Could Wearable Technology Transform the Traditional Concept of Habeas Corpus?

The aim of this paper regards the analysis of privacy management of wearable devices (hereinafter “WD”) absorbing personal data from a user’s body and from his or her behaviour. There are many discussions on privacy, and WD privacy management is only one of them, while the main one is about what privacy is. Indeed, there are different opinions on managing the most individual private information. On the one hand, some people affirm that privacy, in an age of invasive electronic communication, should be a fundamental right. On the other hand, other views support that privacy has to be treated as an additional service that the user can buy if markets are interested in it. Indeed, the strict contact between the user’s body and the wearable device may give the impression that privacy is a “plus” service included with the WD product. However, privacy regards an individual fundamental right, and personal data collected through WD (or through other devices that are in close contact with user’s body and life) have to be strongly protected.
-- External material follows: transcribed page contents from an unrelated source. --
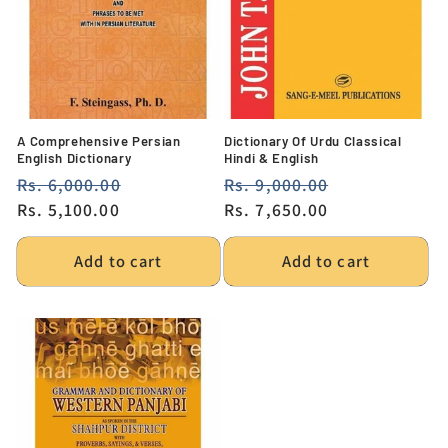
A Comprehensive Persian
Dictionary Of Urdu Classical
English Dictionary
Hindi & English
Regular
Rs. 6,000.00
Sale
Regular
Rs. 9,000.00
Sale
price
Rs. 5,100.00
price
price
Rs. 7,650.00
price
Add to cart
Add to cart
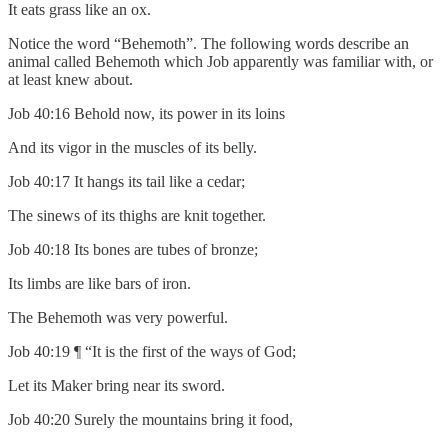
It eats grass like an ox.
Notice the word “Behemoth”. The following words describe an
animal called Behemoth which Job apparently was familiar with, or
at least knew about.
Job 40:16 Behold now, its power in its loins
And its vigor in the muscles of its belly.
Job 40:17 It hangs its tail like a cedar;
The sinews of its thighs are knit together.
Job 40:18 Its bones are tubes of bronze;
Its limbs are like bars of iron.
The Behemoth was very powerful.
Job 40:19 ¶ “It is the first of the ways of God;
Let its Maker bring near its sword.
Job 40:20 Surely the mountains bring it food,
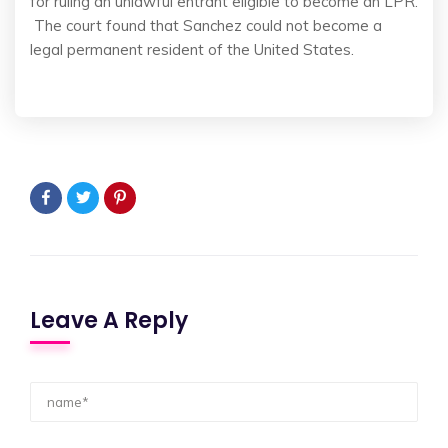
for ruling an unlawful entrant eligible to become an LPR.
The court found that Sanchez could not become a
legal permanent resident of the United States.
Leave A Reply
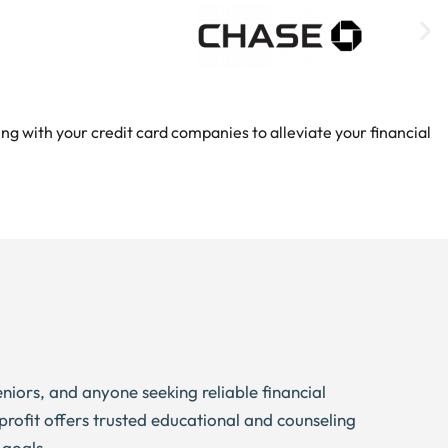
ng with your credit card companies to alleviate your financial
eniors, and anyone seeking reliable financial
profit offers trusted educational and counseling
 goals.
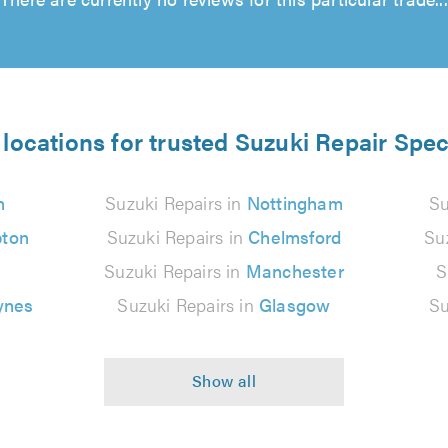
locations for trusted Suzuki Repair Spec
n
Suzuki Repairs in
Nottingham
Su
ton
Suzuki Repairs in
Chelmsford
Su
Suzuki Repairs in
Manchester
S
ynes
Suzuki Repairs in
Glasgow
Su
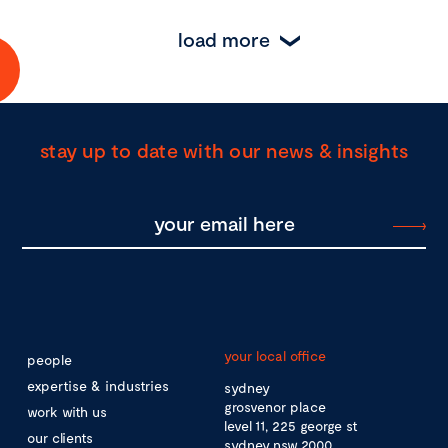
load more
stay up to date with our news & insights
your local office
people
expertise & industries
sydney
grosvenor place
work with us
level 11, 225 george st
our clients
sydney nsw 2000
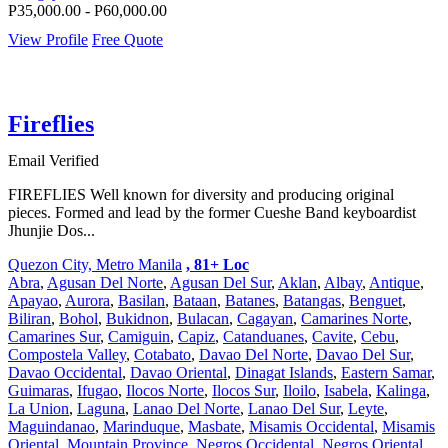
P35,000.00 - P60,000.00
View Profile
Free Quote
Fireflies
Email Verified
FIREFLIES Well known for diversity and producing original
pieces. Formed and lead by the former Cueshe Band keyboardist
Jhunjie Dos...
Quezon City, Metro Manila
, 81+ Loc
Abra
,
Agusan Del Norte
,
Agusan Del Sur
,
Aklan
,
Albay
,
Antique
,
Apayao
,
Aurora
,
Basilan
,
Bataan
,
Batanes
,
Batangas
,
Benguet
,
Biliran
,
Bohol
,
Bukidnon
,
Bulacan
,
Cagayan
,
Camarines Norte
,
Camarines Sur
,
Camiguin
,
Capiz
,
Catanduanes
,
Cavite
,
Cebu
,
Compostela Valley
,
Cotabato
,
Davao Del Norte
,
Davao Del Sur
,
Davao Occidental
,
Davao Oriental
,
Dinagat Islands
,
Eastern Samar
,
Guimaras
,
Ifugao
,
Ilocos Norte
,
Ilocos Sur
,
Iloilo
,
Isabela
,
Kalinga
,
La Union
,
Laguna
,
Lanao Del Norte
,
Lanao Del Sur
,
Leyte
,
Maguindanao
,
Marinduque
,
Masbate
,
Misamis Occidental
,
Misamis
Oriental
,
Mountain Province
,
Negros Occidental
,
Negros Oriental
,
This paper is organized as follows: 1. it analyzes what WDs are and what the privacy issues are involved using them; 2. then, the paper briefly defines habeas corpus in an historical sense and its transformation into the concept of “habeas data”; 3. it shows some of the most sensitive cases of privacy protection using WDs; 4. the article compares the U. S. and E. U. legal perspective on these issues; 5. finally, it offers some concise conclusions.